While that sounds as if he was asking about scale-out relational DBMS in general, MySQL or otherwise, short-request or analytic, it turned out that he was asking just about short-request scale-out MySQL. My thoughts and comments on that narrower subject include(d) but are not limited to:
- The biggest web companies had to go to non-transparently sharded MySQL years ago. The NoSQL movement is, in no small part, an attempt to improve upon that. Ditto for scale-out short-request MySQL.
- Some overlapping categories of companies or projects who need scale-out short-request database processing are:
- The aforementioned big companies who have other applications they haven’t hand-sharded yet.
- Other web companies whose applications are getting that big.
- Conventional enterprises whose web efforts happen to be very big.
- Sensor networks and other massive sources of machine-generated data.
- Certain specialized areas (e.g., financial trading).
- Relatively few of these applications are totally impossible to do in Oracle. But the Oracle approach might be very expensive.
- In particular, there’s a break point when companies — often SaaS vendors — outgrow Oracle Standard Edition.
- Yes, the alternatives usually are one of MySQL or Oracle.

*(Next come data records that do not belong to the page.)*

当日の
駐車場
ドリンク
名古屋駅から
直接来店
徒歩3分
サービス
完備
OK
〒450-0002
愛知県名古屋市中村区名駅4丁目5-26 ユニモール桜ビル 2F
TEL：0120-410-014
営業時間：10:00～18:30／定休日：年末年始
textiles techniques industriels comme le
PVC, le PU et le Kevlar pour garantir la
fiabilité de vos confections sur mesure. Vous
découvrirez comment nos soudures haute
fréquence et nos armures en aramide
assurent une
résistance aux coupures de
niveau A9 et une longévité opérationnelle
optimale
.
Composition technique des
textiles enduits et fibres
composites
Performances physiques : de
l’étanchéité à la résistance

- InnoDB isn’t an alternative to these newer technologies; it’s just a piece of the puzzle and indeed of default MySQL now. Several of them — e.g. dbShards — are meant to be used in conjunction with InnoDB.

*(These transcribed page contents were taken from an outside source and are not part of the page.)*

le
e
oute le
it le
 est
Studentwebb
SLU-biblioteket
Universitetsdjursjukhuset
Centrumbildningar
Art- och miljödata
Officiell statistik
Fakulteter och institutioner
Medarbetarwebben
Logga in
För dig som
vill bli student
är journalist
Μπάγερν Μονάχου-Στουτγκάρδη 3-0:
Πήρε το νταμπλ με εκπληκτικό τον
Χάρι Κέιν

- Merging his list and mine, the high-performance/scale-out MySQL alternatives look like dbShards, Schooner, ScaleBase, ScaleDB, Tokutek, Akiban, Xeround, and Clustrix. The first two are to my knowledge more proven than the rest.
- Proprietary hardware and the associated hardware/appliance pricing aren’t very appealing for these applications. That speaks against Oracle Exadata and Clustrix, and is the reason Schooner switched to a software-only strategy despite some initial appliance sales.
- However, hardware band-aids such as solid-state drives or even RAM-based solid-state storage could make more sense:
- If, for performance, you’ve scaling out your database so that it fits in RAM on each box, you don’t really have a disk-based architecture anyway, now do you?
- Even if you’re not doing that yet — if your problem is throughput rather than storage capacity, silicon-based storage could be a big help.
- In principle, devices of that kind can be moved from one application to another, after the first one is rearchitected not to need them. (In practice, however, I don’t know of anybody who is doing that. I also don’t believe that Kaminario et al. are marketing that kind of idea, more’s the pity.)
- My notes on all this from April, 2010 are already badly outdated, but may be interesting anyway.